(Data taken from a collection)
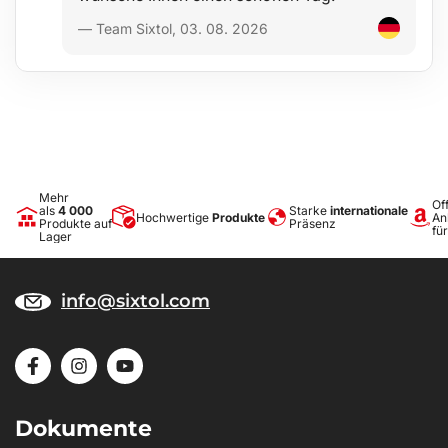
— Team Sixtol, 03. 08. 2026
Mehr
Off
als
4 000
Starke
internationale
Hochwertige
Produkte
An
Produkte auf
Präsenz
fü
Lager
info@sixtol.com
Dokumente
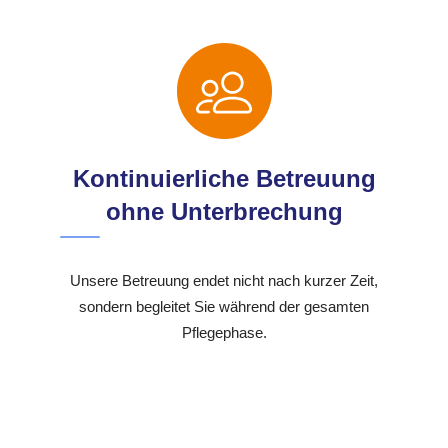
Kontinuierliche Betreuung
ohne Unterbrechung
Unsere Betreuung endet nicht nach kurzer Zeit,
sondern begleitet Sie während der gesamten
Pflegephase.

...

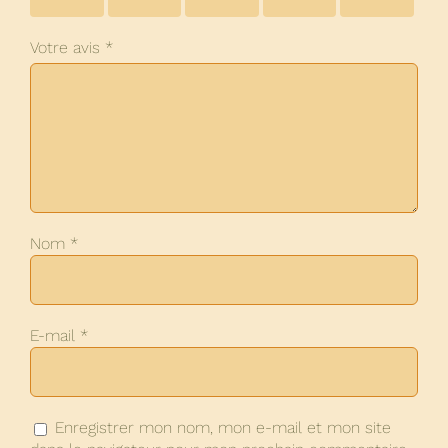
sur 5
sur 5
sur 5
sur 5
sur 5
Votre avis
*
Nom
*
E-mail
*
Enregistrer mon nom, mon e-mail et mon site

## WHAT THE TASK ASKS
Write out the lines from the one containing "Kontinuierliche Betreuung" through the one containing "Pflegephase.", with no change to any of them.

## EXERCISE OUTPUT
Kontinuierliche Betreuung
ohne Unterbrechung
Unsere Betreuung endet nicht nach kurzer Zeit,
sondern begleitet Sie während der gesamten
Pflegephase.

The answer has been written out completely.